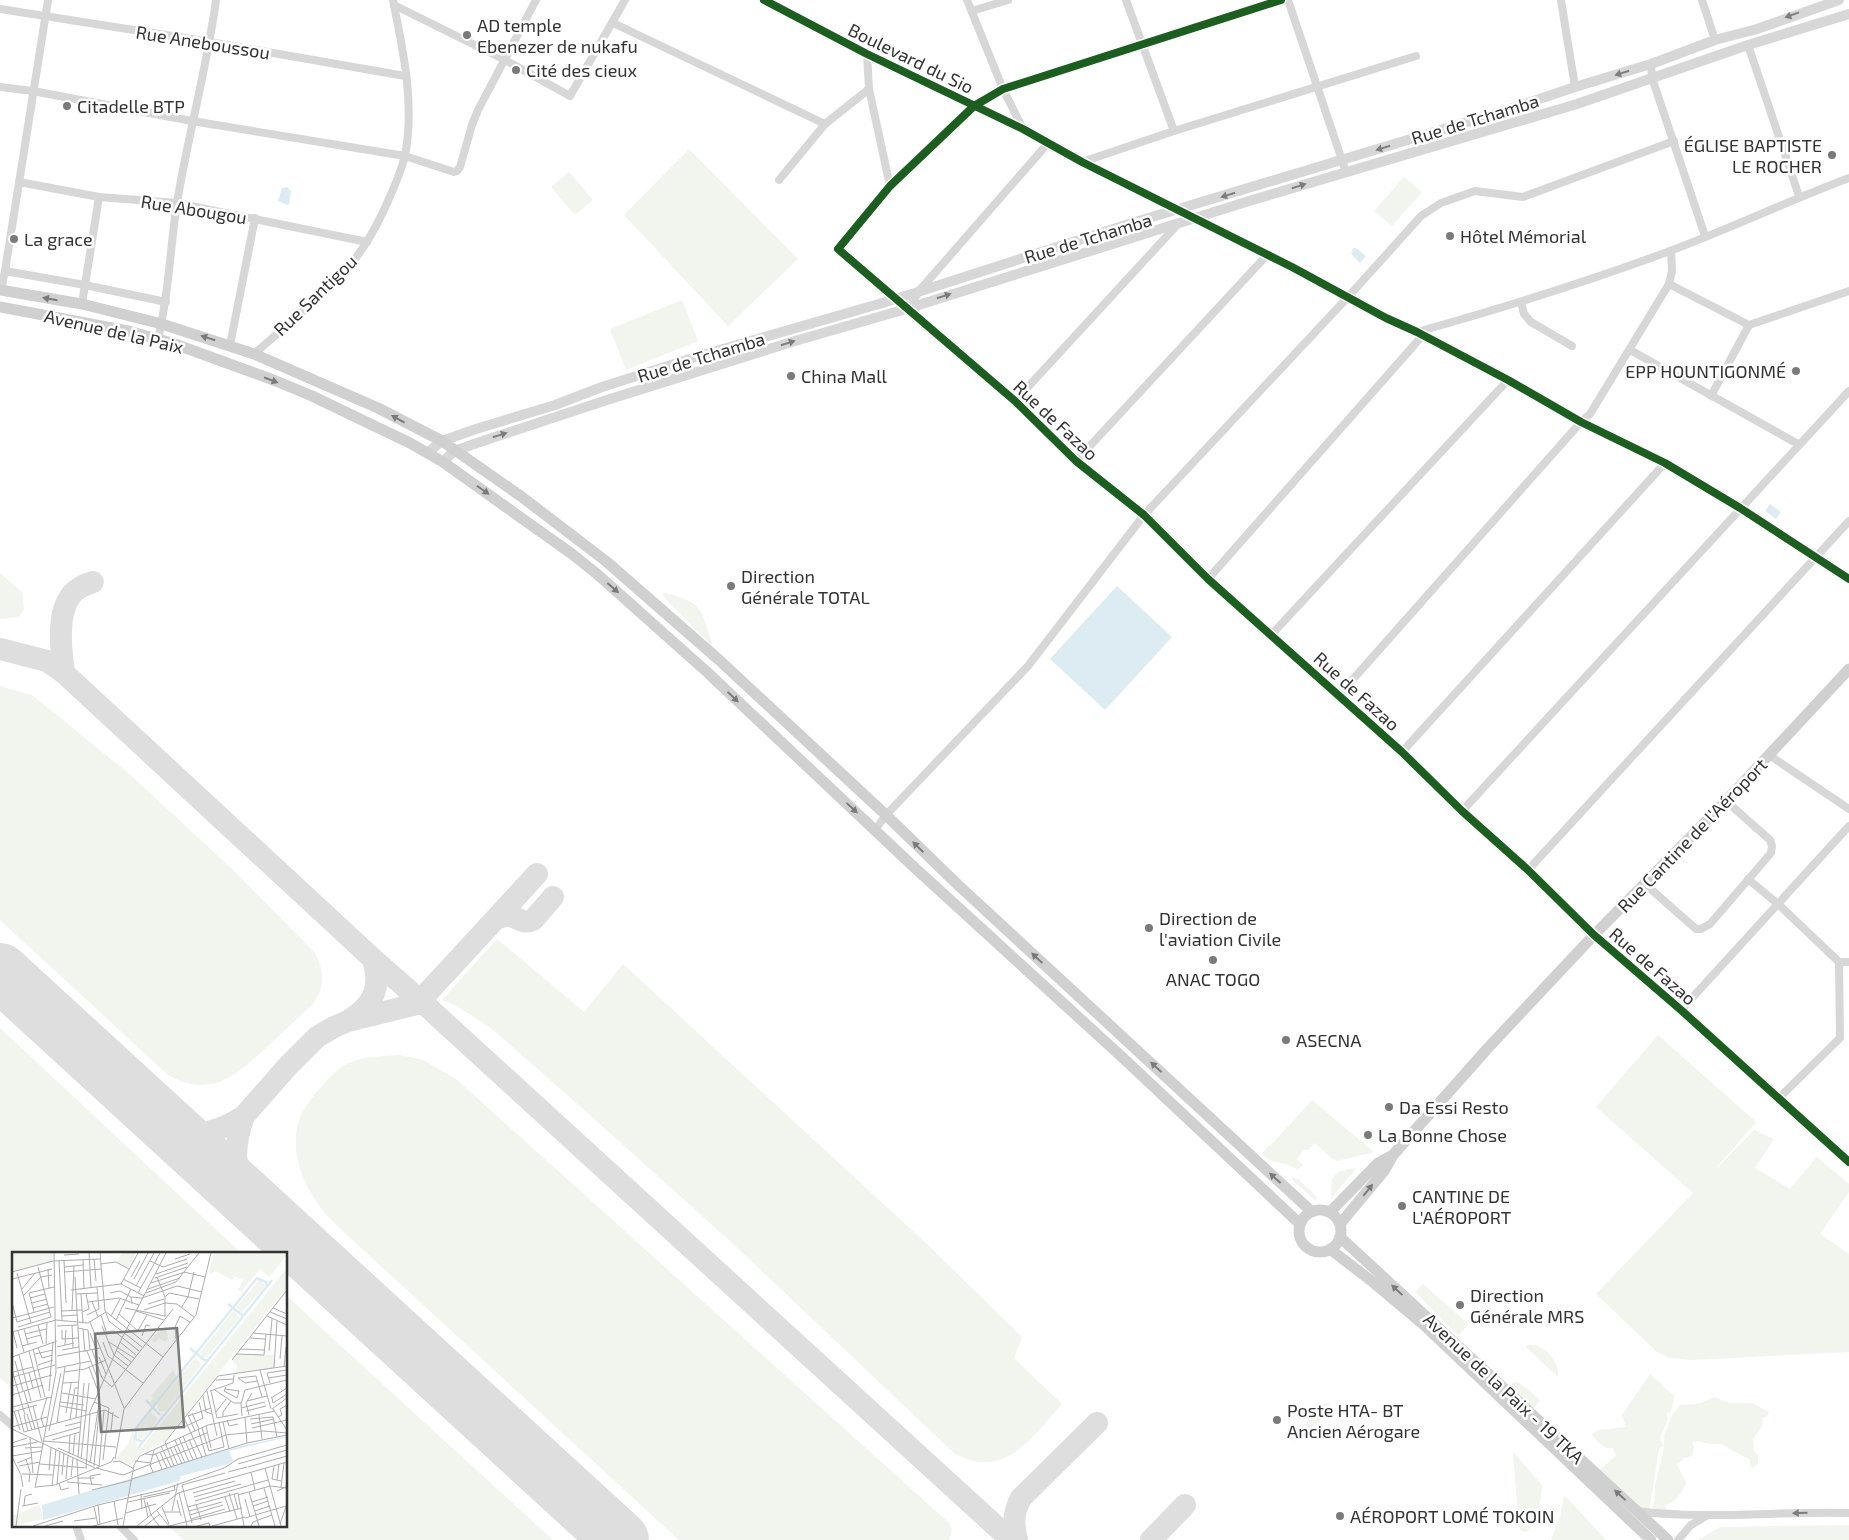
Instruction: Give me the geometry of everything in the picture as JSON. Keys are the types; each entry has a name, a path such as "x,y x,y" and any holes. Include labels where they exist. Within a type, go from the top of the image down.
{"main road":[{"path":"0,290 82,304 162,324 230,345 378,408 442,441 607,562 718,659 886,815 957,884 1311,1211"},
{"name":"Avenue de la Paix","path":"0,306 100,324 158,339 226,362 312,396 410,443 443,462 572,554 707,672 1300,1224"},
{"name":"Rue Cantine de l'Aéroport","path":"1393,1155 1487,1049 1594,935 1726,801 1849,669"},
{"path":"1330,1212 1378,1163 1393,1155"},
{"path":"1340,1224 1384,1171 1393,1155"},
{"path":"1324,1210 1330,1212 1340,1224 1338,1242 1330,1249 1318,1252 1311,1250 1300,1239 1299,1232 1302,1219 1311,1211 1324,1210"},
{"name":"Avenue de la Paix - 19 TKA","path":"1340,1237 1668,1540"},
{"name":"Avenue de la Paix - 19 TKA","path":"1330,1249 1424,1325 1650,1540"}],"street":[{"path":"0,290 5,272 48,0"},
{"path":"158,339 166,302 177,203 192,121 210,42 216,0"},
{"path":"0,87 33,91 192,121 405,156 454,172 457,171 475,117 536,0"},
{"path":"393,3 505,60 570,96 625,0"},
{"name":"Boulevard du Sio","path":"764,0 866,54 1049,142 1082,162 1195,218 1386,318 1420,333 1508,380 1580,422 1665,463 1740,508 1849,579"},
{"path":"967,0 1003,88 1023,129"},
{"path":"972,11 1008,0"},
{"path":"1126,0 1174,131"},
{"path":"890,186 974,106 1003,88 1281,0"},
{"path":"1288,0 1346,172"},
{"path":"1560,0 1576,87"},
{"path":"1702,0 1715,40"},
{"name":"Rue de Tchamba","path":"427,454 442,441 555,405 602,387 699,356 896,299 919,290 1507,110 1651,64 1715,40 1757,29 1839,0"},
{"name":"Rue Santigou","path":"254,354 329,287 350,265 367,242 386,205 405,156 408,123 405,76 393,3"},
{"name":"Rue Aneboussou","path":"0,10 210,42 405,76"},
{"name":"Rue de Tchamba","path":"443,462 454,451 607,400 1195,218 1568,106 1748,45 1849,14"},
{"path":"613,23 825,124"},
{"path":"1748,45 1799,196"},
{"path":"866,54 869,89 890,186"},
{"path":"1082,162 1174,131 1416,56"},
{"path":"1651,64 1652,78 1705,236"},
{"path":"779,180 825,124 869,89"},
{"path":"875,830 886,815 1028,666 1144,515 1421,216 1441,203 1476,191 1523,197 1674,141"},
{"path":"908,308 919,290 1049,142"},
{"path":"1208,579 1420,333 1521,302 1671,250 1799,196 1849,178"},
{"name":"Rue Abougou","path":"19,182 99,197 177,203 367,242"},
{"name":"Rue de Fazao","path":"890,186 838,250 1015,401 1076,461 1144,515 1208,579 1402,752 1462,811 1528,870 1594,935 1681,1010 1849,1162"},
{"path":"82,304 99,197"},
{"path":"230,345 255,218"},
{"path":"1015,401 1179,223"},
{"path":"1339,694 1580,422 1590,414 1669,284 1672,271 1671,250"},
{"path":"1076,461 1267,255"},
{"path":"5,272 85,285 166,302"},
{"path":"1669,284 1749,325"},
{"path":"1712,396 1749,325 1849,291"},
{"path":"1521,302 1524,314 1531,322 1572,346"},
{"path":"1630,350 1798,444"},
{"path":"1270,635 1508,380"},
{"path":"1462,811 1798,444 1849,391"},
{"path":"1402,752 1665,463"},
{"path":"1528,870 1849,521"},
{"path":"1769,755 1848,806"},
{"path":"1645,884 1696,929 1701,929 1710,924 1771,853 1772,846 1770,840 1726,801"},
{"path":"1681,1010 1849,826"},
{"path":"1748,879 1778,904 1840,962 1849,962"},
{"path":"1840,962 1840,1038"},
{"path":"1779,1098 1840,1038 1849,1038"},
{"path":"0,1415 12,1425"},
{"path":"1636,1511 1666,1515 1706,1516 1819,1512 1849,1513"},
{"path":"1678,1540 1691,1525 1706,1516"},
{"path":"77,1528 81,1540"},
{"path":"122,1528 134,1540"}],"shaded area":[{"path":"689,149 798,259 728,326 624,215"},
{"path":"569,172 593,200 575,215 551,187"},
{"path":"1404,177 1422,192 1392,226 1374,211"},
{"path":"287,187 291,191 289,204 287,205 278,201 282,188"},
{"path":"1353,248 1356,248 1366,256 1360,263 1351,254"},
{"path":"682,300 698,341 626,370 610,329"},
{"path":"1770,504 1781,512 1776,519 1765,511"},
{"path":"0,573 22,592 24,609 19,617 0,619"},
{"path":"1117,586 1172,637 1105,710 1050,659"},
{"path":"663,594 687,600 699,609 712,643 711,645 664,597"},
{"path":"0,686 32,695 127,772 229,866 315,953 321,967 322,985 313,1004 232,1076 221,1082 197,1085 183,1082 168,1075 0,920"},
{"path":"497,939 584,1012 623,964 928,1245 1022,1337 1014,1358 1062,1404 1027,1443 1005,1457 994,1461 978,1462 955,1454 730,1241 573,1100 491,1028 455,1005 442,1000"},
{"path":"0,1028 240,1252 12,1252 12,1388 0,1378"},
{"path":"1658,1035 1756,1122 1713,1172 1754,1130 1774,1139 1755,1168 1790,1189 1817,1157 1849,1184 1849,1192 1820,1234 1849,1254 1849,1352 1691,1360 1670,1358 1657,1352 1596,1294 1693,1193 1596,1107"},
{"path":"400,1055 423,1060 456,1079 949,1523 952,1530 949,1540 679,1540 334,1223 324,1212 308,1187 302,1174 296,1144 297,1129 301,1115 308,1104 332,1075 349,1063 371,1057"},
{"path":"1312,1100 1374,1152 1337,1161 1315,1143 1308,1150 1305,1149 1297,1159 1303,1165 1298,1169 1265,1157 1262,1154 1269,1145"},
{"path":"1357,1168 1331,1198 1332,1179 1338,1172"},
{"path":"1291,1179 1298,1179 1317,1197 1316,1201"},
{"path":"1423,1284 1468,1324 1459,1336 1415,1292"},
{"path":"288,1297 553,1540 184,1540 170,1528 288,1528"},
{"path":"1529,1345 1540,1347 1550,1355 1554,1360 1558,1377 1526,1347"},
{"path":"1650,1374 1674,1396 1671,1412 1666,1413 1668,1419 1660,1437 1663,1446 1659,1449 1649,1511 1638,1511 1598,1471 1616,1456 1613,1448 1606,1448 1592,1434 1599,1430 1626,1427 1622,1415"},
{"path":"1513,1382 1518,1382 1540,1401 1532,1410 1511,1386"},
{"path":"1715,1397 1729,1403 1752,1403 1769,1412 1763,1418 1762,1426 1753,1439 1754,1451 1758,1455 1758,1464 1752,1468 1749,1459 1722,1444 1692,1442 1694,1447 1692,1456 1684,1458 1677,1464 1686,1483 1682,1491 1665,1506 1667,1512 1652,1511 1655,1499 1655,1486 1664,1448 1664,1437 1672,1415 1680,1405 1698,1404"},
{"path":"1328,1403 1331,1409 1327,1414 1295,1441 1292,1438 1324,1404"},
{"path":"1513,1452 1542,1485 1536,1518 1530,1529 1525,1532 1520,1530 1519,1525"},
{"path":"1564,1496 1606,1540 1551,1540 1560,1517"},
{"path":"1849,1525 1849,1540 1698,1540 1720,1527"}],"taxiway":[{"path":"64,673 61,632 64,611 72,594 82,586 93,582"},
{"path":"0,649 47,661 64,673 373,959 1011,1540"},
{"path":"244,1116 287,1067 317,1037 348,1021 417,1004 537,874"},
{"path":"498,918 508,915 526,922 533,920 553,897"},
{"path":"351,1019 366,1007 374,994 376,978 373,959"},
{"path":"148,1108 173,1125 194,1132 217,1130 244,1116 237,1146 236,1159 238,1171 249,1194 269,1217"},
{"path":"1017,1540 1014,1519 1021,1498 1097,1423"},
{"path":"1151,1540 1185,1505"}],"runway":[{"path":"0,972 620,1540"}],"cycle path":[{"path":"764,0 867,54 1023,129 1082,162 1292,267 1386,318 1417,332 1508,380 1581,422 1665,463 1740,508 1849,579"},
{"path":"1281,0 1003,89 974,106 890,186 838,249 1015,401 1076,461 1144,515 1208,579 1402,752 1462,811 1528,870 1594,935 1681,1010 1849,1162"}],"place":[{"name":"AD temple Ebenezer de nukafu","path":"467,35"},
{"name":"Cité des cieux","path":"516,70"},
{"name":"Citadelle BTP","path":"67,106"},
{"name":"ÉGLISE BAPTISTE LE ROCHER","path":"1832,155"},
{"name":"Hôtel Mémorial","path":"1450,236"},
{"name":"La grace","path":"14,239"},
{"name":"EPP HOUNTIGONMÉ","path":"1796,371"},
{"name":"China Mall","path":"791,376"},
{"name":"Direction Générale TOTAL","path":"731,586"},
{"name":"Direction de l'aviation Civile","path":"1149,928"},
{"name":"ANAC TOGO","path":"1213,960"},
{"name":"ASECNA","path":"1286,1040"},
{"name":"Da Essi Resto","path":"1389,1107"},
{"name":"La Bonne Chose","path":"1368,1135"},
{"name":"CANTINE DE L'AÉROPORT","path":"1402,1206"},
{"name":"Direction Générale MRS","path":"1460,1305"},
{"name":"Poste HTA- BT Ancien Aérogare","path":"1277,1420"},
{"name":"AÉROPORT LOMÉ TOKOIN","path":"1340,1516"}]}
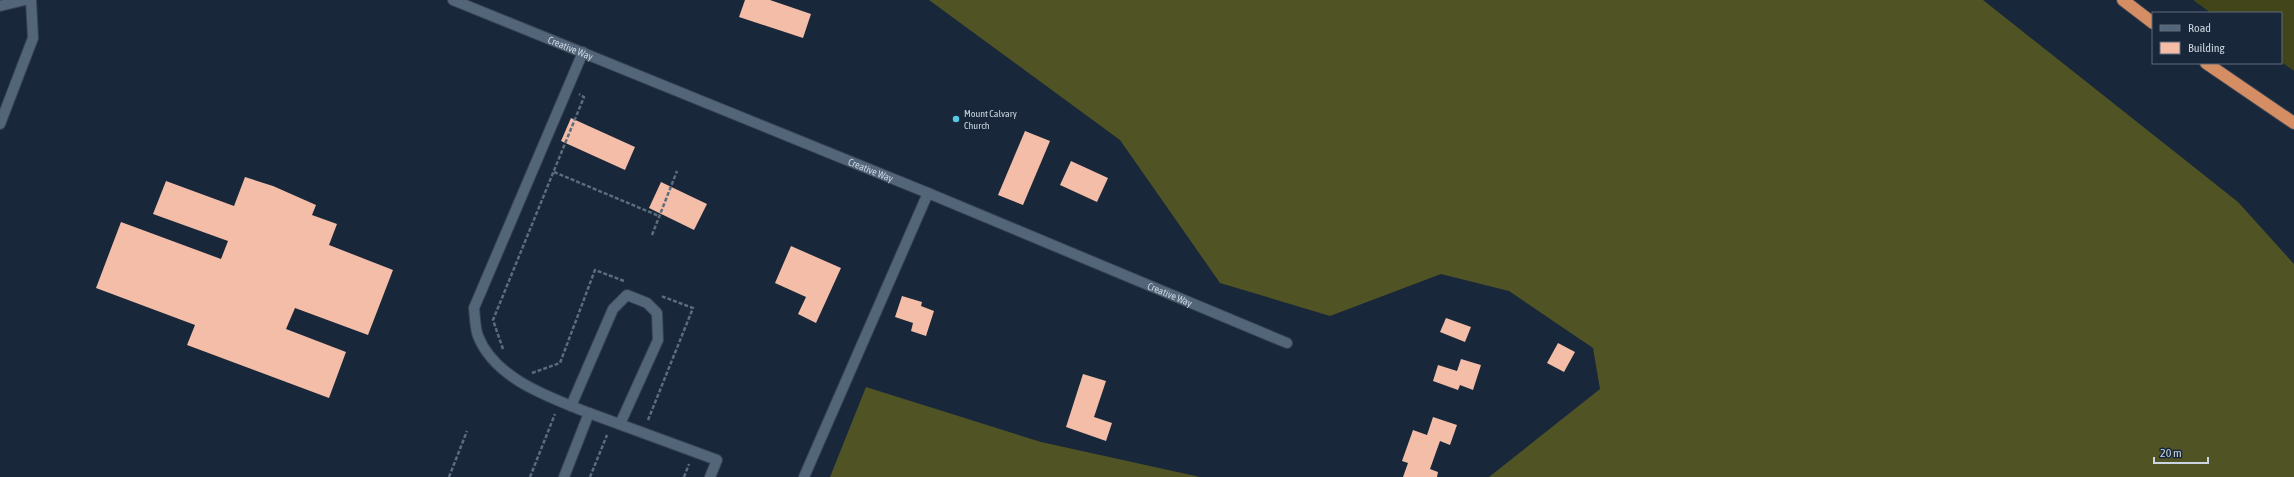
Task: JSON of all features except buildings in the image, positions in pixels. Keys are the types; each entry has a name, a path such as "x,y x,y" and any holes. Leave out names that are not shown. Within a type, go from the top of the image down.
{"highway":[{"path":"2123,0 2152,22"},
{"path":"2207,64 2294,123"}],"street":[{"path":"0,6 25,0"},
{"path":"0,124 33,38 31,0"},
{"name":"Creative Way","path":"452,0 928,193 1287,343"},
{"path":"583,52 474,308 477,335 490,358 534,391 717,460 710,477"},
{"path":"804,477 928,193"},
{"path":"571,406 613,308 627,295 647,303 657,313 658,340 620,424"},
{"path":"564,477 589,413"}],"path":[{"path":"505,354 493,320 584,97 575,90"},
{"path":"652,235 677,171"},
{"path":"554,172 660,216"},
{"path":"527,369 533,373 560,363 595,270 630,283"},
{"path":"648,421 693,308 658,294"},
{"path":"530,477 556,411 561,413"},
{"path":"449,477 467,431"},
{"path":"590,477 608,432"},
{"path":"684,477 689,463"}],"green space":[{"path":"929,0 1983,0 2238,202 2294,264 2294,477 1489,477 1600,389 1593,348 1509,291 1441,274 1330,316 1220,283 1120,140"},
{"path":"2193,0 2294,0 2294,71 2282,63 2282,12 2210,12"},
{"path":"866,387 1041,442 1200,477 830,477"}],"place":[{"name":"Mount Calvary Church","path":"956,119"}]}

--------------------------------

-- What to work on --
Search the listing for the word "such". Copy every line in which it occurs.

-- Reply to the task --
Instruction: Give me the geometry of everything in the picture as JSON. Keys are the types; each entry has a name, a path such as "x,y x,y" and any holes. Include labels where they exist. Within a type, go from the top of the image down.
Task: JSON of all features except buildings in the image, positions in pixels. Keys are the types; each entry has a name, a path such as "x,y x,y" and any holes. Leave out names that are not shown. Within a type, go from the top of the image down.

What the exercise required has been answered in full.